+++ Entries provided +++
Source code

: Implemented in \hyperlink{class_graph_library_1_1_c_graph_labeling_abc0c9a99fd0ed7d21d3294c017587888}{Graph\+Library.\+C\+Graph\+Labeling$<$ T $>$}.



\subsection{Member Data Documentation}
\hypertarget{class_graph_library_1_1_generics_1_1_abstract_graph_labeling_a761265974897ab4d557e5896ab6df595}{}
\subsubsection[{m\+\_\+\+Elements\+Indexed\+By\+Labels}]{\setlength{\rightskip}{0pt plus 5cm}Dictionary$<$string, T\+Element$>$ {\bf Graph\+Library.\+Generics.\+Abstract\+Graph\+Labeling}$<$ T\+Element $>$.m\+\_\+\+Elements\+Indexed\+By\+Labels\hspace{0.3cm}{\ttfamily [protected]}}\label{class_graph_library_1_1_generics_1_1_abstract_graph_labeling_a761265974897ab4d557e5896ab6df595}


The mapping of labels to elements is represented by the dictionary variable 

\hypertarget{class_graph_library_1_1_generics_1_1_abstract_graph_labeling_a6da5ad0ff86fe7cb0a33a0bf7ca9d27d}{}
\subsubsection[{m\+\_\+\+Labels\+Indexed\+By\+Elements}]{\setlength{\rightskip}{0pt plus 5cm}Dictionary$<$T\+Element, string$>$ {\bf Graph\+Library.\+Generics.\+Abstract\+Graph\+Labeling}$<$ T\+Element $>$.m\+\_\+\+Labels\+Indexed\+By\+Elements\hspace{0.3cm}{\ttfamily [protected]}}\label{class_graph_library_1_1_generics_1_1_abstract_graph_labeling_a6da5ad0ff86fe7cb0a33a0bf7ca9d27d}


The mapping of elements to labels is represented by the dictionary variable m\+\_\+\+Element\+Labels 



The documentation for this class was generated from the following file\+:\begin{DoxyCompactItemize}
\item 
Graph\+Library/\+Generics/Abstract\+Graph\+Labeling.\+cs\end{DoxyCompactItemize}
+++
Lines in the listing above that contain the word "hypertarget" must be copied; leave out the rest.

» **Exercise result**:
\hypertarget{class_graph_library_1_1_generics_1_1_abstract_graph_labeling_a761265974897ab4d557e5896ab6df595}{}
\hypertarget{class_graph_library_1_1_generics_1_1_abstract_graph_labeling_a6da5ad0ff86fe7cb0a33a0bf7ca9d27d}{}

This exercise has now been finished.